Bantu-speakers spread both south and east from their core area around west Cameroon/ southeast Nigeria, and the eastern stream encountered settled populations with cereal crops in East Africa. Somewhere in this region, or in east Central Africa, they appear to have assimilated new lineages, at least on the maternal line of descent, so that southeast Bantu-speakers have a mixed ancestry including lineages from west Central Africa, East Africa, and south­ern Africa, with the levels of ‘Khoisan’ ancestry increasing substantially into southern Africa.[69]

Southwest Bantu-speakers, on the other hand, have a preponderance of Central African lineages barely seen in southeast Bantu-speakers, presumably assimilated in the forest zone of Central Africa by the western stream of dispersal. Intriguingly, these lineages are far more diverse in Bantu-speakers than in Central African forest-dwelling foragers - a counter-intuitive pattern that might imply large-scale assimilation of lineages into the Bantu-speaking groups and heavy losses through genetic drift among the foragers. Similar complexities are evident on the male line of descent, and indeed in the autosomal patterns of, for example, East Africa.[70]

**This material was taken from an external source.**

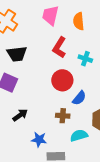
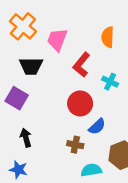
pink trapezoid: (50, 15) -> (57, 40), moved
black arrow: (20, 115) -> (26, 138), turned -77
blue star: (39, 140) -> (18, 170), moved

It seems clear that the Bantu dispersals hugely reshaped the genetic land­scape of Africa, but as with much of what we have described in this chapter, working out the processes in detail still lies ahead. We have only outlined here some of what we consider to be the more persuasive arguments among what has become a huge and growing area of research, but even so it seems clear that archaeogenetics has barely scratched the surface of its potential.

A huge amount of genetic data is pouring out at an accelerating rate, but it is often still treated in quite a broad-brush way. This is in part because of the coarse resolution of genetic studies that have mostly relied on present-day data, where the signals from the Neolithic can be obscured by millennia of subsequent migrations, making nuanced regional studies difficult, but it is beginning to look as if ancient DNA analyses might have the potential to overcome this limitation. Perhaps it is time for renewed collaborations between geneticists and archaeologists in order to refocus the analyses away from the grand narratives of the past and bring the subject down to earth.